■ Work item:
How many lines in the records below contain the string "Cappadocia"? Reply with the number only.

■ Provided material:
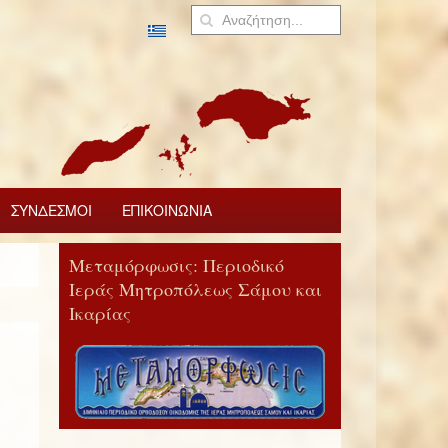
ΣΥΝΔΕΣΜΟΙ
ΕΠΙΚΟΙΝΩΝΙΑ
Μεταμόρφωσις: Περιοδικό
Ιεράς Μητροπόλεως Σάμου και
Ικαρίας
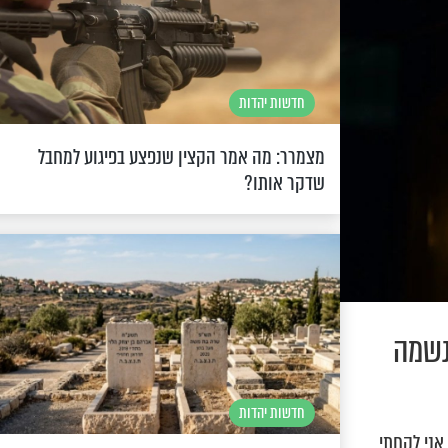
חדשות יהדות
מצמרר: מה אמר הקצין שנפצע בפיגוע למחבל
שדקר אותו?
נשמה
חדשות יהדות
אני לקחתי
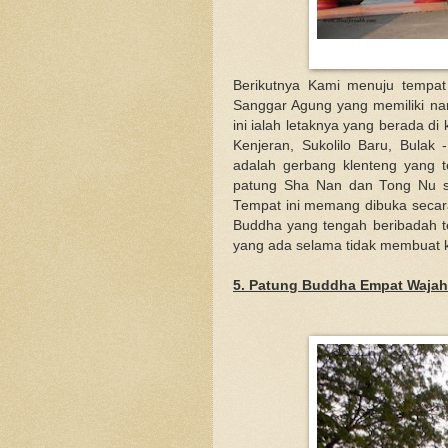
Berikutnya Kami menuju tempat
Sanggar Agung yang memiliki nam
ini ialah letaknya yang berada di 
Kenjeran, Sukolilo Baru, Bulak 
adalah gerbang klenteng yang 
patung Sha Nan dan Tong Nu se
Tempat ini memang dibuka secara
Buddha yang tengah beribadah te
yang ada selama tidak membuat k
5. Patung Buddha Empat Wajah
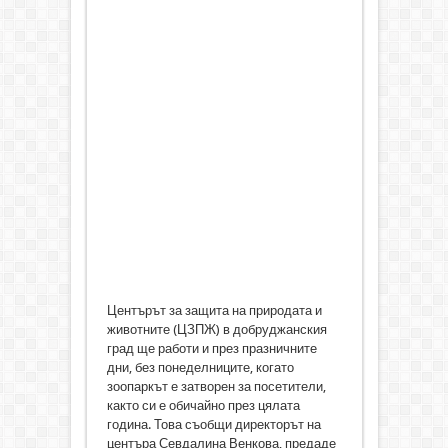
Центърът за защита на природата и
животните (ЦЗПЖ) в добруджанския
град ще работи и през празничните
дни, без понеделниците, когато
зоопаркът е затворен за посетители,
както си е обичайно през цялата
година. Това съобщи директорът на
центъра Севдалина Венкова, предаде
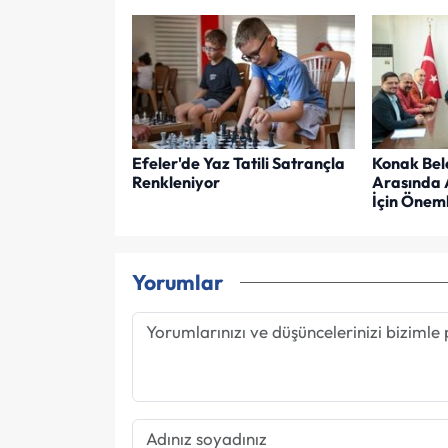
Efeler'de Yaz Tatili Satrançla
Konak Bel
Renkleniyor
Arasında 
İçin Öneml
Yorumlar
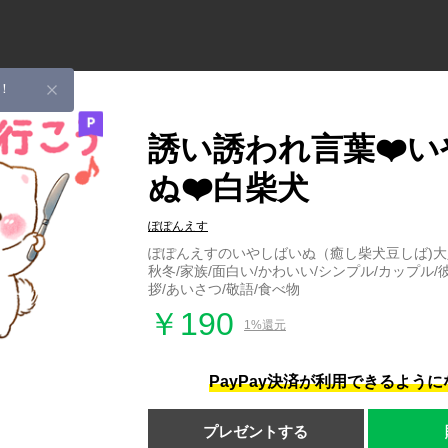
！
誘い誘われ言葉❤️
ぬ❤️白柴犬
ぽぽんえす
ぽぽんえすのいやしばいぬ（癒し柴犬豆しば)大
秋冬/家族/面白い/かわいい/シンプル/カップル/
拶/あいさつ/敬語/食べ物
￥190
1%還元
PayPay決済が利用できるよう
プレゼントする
==
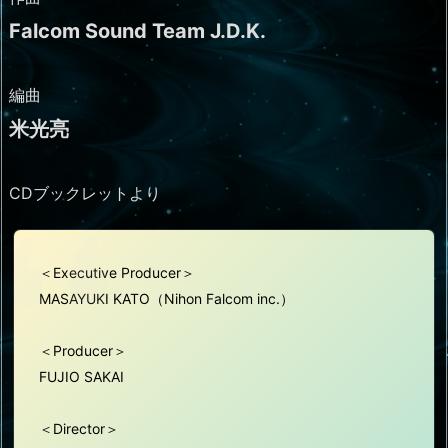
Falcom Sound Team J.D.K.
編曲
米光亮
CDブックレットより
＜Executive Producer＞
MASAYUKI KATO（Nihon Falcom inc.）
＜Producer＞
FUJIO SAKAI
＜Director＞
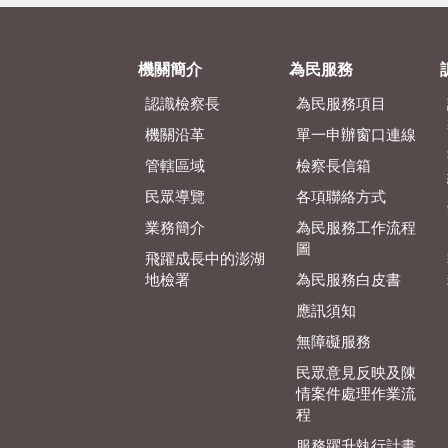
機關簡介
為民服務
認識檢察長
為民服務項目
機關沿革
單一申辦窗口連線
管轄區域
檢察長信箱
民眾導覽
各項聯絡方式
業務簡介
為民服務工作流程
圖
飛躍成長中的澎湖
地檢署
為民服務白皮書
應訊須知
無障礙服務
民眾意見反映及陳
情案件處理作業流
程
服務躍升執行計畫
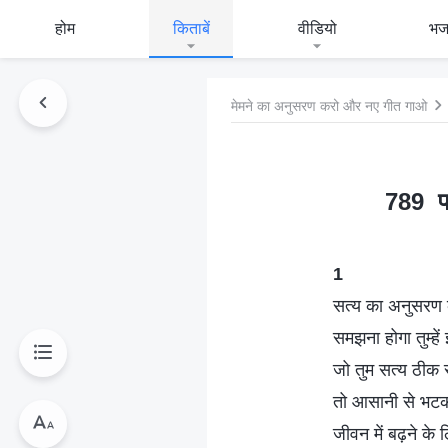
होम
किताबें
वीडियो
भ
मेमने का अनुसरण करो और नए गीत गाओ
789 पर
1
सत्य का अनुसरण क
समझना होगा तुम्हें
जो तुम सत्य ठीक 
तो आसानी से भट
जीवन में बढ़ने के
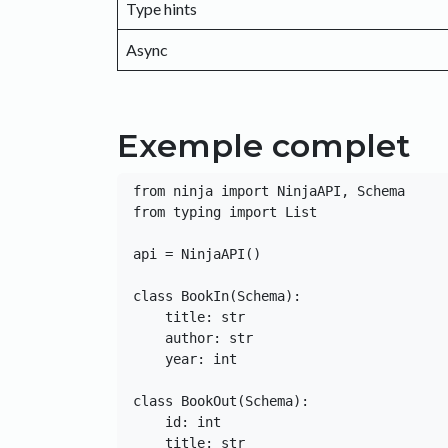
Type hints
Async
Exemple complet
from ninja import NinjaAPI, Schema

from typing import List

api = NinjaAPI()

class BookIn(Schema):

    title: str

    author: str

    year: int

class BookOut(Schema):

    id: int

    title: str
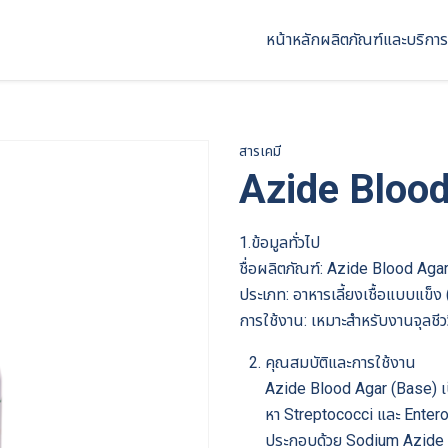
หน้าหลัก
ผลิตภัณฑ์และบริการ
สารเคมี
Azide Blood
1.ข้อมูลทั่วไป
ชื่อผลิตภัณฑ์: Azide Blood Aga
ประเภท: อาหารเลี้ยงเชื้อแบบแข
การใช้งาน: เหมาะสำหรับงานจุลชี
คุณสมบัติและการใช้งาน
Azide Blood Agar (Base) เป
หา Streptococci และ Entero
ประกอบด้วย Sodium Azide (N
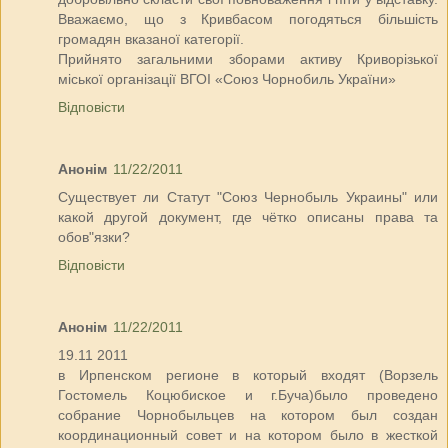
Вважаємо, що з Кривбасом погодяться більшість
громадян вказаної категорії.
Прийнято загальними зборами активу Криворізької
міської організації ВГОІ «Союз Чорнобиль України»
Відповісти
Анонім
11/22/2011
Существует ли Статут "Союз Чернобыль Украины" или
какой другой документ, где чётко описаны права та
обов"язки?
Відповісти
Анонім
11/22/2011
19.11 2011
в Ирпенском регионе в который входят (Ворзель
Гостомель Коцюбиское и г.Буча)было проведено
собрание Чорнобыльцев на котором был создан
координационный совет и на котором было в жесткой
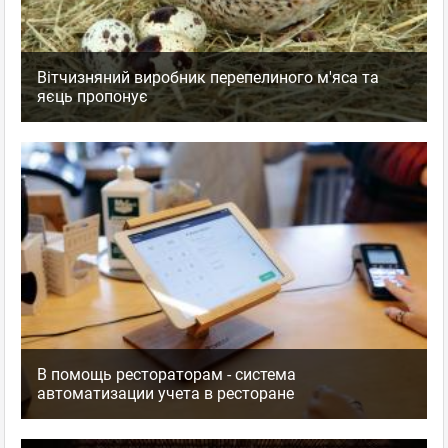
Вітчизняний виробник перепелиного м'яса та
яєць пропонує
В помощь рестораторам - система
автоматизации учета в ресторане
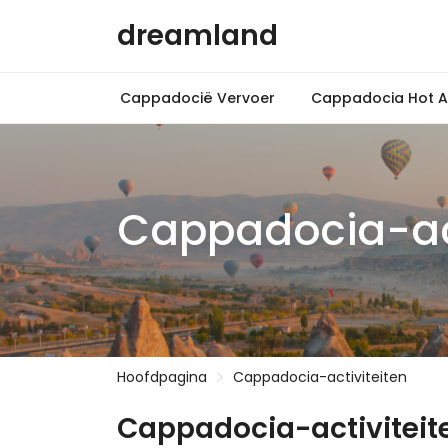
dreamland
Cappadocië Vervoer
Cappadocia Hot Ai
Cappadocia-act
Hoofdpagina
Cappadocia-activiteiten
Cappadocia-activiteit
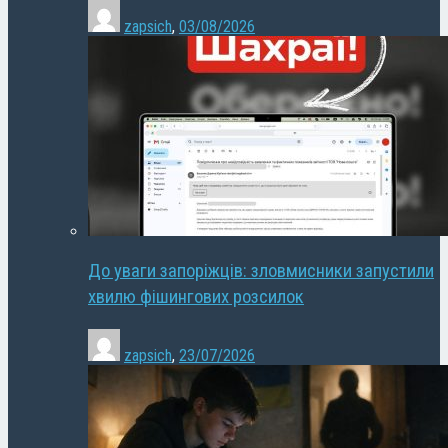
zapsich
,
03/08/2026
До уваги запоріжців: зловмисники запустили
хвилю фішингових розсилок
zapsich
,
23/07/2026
==
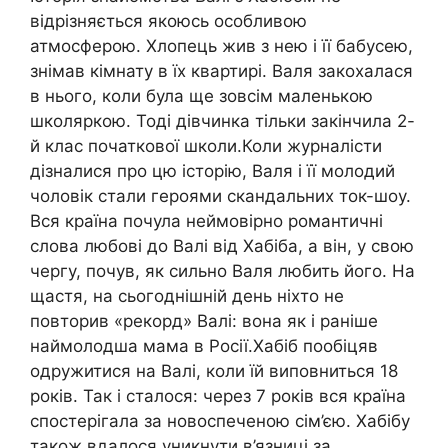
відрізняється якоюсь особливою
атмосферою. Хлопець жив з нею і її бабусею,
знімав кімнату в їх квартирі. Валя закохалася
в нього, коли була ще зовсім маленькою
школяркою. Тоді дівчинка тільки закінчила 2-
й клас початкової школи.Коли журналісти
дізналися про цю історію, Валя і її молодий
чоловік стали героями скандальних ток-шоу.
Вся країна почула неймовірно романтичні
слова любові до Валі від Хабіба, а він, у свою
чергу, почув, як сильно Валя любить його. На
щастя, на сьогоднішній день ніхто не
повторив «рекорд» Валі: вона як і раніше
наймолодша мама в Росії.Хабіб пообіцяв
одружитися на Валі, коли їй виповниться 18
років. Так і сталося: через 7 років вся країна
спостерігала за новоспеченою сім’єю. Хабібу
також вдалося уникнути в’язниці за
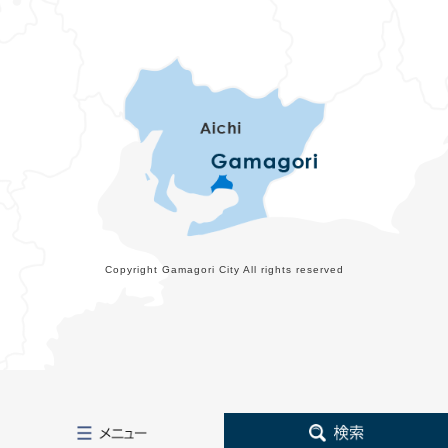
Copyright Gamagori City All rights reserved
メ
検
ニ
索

■ Output:
4